Пустившись в путь по тропке вдоль путей, дабы проветрить душу, продышаться и разогнать по мышцам кровь, решил он, пощадив себя, пройти всего лишь перегон от Саванеевки до станции Узоры-2. Там, где тропинка вязла в зарослях кустарника, свернул, продравшись сквозь кусты, немного в сторону, на узкую дорожку из бетонных, репейником проросших плит. Почувствовал затылком чей-то взгляд и обернулся на ходу, но не увидел никого, лишь потревоженный им куст – дрожал, дрожал и, успокоясь, замер. Мовчун ускорил шаг, но кто-то сзади вновь заставил обернуться. Он встал – и встал за ним, затем и лег, едва ль не слившись с серою плитой, белесый пес. Мовчун шагнул назад, к нему. Пес встал, и уши пса встали торчком. Мовчун замедлил шаг, стараясь не пугать его, не злить; пес лапами перебирал, не убегал, когда ж Мовчун над ним склонился – пес снова лег на брюхо.

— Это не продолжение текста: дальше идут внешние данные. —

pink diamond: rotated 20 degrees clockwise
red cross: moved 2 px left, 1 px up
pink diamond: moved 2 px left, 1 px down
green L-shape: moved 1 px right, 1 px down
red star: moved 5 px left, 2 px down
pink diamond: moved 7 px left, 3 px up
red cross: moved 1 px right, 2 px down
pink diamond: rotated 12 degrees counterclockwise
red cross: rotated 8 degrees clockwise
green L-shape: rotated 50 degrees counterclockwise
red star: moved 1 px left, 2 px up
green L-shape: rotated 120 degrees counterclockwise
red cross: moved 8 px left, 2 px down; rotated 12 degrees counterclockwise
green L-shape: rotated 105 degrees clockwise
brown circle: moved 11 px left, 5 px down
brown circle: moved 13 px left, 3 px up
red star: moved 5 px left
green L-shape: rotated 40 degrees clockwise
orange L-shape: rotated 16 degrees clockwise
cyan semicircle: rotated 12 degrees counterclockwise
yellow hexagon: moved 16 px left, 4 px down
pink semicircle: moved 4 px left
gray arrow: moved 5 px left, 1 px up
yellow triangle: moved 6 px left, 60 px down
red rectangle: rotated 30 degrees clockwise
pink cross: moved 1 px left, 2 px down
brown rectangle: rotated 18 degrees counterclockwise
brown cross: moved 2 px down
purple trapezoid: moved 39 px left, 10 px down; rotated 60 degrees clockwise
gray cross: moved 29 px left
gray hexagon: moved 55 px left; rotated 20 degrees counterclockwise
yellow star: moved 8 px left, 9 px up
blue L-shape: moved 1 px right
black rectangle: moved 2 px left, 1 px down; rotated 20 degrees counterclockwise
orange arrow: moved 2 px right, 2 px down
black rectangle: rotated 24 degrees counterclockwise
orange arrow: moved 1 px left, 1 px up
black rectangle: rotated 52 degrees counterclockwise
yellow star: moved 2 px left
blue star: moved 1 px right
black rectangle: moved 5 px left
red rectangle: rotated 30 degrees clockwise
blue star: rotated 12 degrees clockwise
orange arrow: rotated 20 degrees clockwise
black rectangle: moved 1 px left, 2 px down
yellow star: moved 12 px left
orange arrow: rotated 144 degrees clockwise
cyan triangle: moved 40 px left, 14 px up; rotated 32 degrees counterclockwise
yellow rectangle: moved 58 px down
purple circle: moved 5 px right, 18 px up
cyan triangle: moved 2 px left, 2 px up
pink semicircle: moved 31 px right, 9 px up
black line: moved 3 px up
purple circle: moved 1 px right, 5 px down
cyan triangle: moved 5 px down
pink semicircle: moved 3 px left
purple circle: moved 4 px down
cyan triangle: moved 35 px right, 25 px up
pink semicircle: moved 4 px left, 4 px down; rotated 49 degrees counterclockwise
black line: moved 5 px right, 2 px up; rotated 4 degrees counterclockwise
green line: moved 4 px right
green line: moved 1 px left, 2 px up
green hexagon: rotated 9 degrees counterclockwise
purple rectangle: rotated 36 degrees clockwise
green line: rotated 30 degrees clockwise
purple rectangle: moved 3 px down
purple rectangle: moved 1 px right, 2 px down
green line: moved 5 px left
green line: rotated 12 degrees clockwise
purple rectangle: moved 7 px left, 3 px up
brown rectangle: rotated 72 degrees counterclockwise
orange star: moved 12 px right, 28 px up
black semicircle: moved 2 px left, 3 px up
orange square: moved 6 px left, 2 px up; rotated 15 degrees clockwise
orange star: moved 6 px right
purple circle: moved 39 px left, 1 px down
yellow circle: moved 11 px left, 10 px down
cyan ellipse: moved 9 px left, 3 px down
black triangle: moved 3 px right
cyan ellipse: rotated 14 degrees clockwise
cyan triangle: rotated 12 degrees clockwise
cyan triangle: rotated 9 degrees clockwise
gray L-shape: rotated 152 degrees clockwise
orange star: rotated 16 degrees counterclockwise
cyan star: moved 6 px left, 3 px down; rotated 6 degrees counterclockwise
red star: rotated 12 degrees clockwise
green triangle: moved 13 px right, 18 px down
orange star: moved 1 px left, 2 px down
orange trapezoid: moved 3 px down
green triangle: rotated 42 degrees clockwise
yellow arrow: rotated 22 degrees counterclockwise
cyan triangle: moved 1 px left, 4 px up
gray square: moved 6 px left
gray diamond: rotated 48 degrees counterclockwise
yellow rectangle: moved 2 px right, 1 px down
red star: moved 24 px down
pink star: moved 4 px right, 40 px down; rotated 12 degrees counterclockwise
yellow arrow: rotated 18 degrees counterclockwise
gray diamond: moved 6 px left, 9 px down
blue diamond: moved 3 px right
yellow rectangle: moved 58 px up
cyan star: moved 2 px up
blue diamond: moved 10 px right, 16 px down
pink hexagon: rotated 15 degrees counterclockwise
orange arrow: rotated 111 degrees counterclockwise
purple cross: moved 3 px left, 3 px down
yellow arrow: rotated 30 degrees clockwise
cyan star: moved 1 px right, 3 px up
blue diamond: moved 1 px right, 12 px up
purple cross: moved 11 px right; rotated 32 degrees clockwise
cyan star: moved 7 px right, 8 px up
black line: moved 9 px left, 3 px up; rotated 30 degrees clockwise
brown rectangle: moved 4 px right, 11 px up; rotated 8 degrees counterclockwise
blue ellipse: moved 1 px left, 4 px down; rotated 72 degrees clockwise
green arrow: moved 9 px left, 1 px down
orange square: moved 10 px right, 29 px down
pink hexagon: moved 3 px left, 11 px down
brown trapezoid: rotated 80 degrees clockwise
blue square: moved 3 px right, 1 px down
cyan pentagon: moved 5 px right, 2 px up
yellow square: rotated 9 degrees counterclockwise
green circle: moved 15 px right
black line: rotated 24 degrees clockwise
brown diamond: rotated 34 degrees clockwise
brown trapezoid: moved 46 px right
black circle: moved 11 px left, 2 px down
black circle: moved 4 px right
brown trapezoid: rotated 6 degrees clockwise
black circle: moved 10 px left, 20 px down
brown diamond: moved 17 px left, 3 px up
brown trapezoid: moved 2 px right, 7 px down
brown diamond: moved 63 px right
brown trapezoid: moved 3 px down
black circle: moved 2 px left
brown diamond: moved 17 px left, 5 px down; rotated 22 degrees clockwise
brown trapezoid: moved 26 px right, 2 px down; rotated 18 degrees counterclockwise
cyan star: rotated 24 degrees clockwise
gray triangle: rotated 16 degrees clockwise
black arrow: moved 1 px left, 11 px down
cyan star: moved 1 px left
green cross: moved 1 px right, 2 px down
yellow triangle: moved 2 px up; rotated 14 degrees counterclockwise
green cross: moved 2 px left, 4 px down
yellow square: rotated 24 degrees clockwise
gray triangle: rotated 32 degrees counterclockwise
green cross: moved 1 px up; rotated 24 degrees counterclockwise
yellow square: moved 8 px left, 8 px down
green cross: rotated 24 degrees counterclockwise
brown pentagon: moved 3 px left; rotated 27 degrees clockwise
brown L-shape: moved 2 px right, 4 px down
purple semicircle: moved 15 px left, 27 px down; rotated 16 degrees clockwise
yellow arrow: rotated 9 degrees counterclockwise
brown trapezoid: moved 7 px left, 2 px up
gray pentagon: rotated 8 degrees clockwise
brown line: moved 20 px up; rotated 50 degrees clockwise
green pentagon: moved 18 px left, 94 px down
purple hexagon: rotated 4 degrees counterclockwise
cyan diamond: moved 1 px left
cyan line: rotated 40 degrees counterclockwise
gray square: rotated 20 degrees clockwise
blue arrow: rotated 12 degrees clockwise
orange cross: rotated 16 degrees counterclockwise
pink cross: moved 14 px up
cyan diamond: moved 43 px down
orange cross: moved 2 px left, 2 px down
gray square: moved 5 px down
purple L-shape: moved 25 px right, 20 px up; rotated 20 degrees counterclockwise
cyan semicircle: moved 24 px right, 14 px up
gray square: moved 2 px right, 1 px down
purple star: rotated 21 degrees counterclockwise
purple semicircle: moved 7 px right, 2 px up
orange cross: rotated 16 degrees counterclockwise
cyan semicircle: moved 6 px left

– Кто смел сказать, что ты не существуешь? – нагнувшись к самой морде пса, сказал Мовчун. – Кто выдумал, будто ты – выдумка? Нет, пес, выдумка так не пахнет. У выдумки такой густой и сложной вони быть не может. Не пахнут призраки, выходит, ты не призрак.
Пес поглядел слезящимся и мутным глазом Мовчуну в глаза, потом разинул пасть в улыбке. Редкие зубы были желто-черны. Пес выдохнул; Мовчун, отпрянув, ухнул. Затем набрал в грудь воздуха побольше и, задержав дыхание, легонько потрепал пса за загривок и за ушами ласково поскреб. Пес зарычал, но и глаза закрыл. Мовчун зажмурился и, разом выпустив из легких воздух, всей силой их вобрал в себя дух грязной, в сталактиты слипшейся и спутавшейся в войлок колтунов собачей шерсти. И, выпрямившись, дальше зашагал упругим быстрым шагом, слыша за спиной одышливую побежку пса, его обиженное рычание.